At the same time, toroidal pinch experiments were performed in Britain with a machine called ZETA. Like the linear pinch tubes in Berkeley, ZETA also generated large numbers of neutrons, which were immediately hailed as a success in controlled fusion. In April 1958,⁴ the British scientists admitted that their neutrons were not of thermonuclear origin.

It is a puzzle why the experts treated the cold fusion findings as a disappointment, because, as we now know, the temperature requirements of hot fusion are very difficult to satisfy. Somehow it was argued that sustained fusion power generation would require a nuclear "burn" once it was "ignited." The axial emission of neutrons from the pinch column required axial acceleration of the deuterons, and increased voltages between the electrodes were tried, but they did not improve the neutron yield. The application of an axial magnetic field did stop the fusion reactions, and this should have been the clue to what was driving the deuterons. Later this led us to propose that the deuteron ions were accelerated by longitudinal magnetic Ampere forces.⁵ We called it filament fusion. Unlike the term cold fusion, it stirred no interest in the subject. Longitudinal Ampere forces were unknown to fusion researchers in the 1950s.

Nevertheless, cold fusion research continued with large pulses of current through pinched deuterium gas (plasma focus fusion),⁶ heavy water filaments (capillary fusion),⁷ and solid deuterium filaments.⁸ Government funding was made available for this purpose in the United States, Britain, Germany, and Italy. The collective cost is not known, but it could have been as high as $100 million. This widely published research was dropped only a few years ago in the United States and in Britain, under budgetary pressure exerted by the hot fusion community.

Shortly after the publication of our Physics Letters A⁵ paper on the role of Ampere forces in nuclear fusion, Chappell Brown⁹ reviewed our speculations in 1992. He solicited the opinions of two prominent fusion researchers. One was Professor Haines of Imperial College, London, and the other was Anthony Robson of the Naval Research Laboratory, Washington, D.C. Both were responsible for experimental investigations of fusion reactions produced by current pulses through about 10 cm-long pieces of what Brown called frozen deuterium wires. We argued, as Lochte-Holtgreven⁷ did, that what explodes ordinary copper wires into many short pieces¹⁰ also produces the deuteron collisions.

Haines and Robson admitted that their deuterium wires broke up into short pieces and the neutrons could not have been the result of thermonuclear reactions. They estimated that the temperature might have been of the order of one million degrees whereas hot fusion requires at least 100 million degrees.
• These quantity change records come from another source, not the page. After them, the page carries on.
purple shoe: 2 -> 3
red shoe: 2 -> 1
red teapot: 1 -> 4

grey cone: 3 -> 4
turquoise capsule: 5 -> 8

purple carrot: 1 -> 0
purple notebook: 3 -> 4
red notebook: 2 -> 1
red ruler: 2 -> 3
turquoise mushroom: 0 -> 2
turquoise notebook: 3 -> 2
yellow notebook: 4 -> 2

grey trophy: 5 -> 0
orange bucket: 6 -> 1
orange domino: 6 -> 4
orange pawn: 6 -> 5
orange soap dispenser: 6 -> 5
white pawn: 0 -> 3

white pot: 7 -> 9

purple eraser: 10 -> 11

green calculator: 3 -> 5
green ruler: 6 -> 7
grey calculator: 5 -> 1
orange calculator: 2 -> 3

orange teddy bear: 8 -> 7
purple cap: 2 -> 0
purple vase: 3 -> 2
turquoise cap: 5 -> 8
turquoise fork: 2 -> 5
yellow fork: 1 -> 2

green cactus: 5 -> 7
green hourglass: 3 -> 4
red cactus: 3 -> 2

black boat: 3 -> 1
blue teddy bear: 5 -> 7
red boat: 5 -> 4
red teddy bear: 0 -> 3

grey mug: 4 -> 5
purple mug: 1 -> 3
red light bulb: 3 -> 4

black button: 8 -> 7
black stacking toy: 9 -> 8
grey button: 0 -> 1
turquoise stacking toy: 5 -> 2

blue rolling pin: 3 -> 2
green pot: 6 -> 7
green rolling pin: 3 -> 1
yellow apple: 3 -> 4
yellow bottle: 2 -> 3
1. Chubb, S. 1999. Infinite Energy, 4, 24, p. 7.
2. Anderson, O.A., Baker, W.R., Colgate, S.A., Ise, J. Jr., and Pyle, R.V. 1958. "Neutron Production in Linear Deuterium Pinches," Physical Review, 110, p. 1375.
3. Bishop, A.S. 1958. Project Sherwood: The U.S. Program in Controlled Fusion, Reading, MA: Addison-Wesley.
4. Bromberg, J.L. 1982. Fusion: Science, Politics and the Invention of a New Energy Source, Cambridge, MA: MIT Press.
5. Graneau, P. and Graneau, N. 1992. "The Role of Ampere Forces in Nuclear Fusion," Physics Letters A, 165, p. 1.
6. Haines, R.M. 1981. "Dense Plasma in Z-pinches and the Plasma Focus," Philosophical Transactions of the Royal Society of London, 300, p. 649.
7. Lochte-Holtgreven, W. 1976. "Nuclear Fusion in Very Dense Plasmas Obtained from Electrically Exploded Liquid Threads," Atomkernenergie (ATKE), 28, p. 150.
8. Sethian, J.D., Robson, A.E., Gerber, K.A., and DeSilva, A.W. 1987. "Enhanced Stability and Neutron Production in a Dense Z-pinch Plasma Formed from a Frozen Deuterium Fiber," Physical Review Letters, 59, p. 892.
9. Brown, C. 1992. "Fusion Trials Challenge EM Theory," Electronic Engineering Times, April 6.
10. Graneau, P. and Graneau, N. 1996. Newtonian Electrodynamics, New Jersey: World Scientific.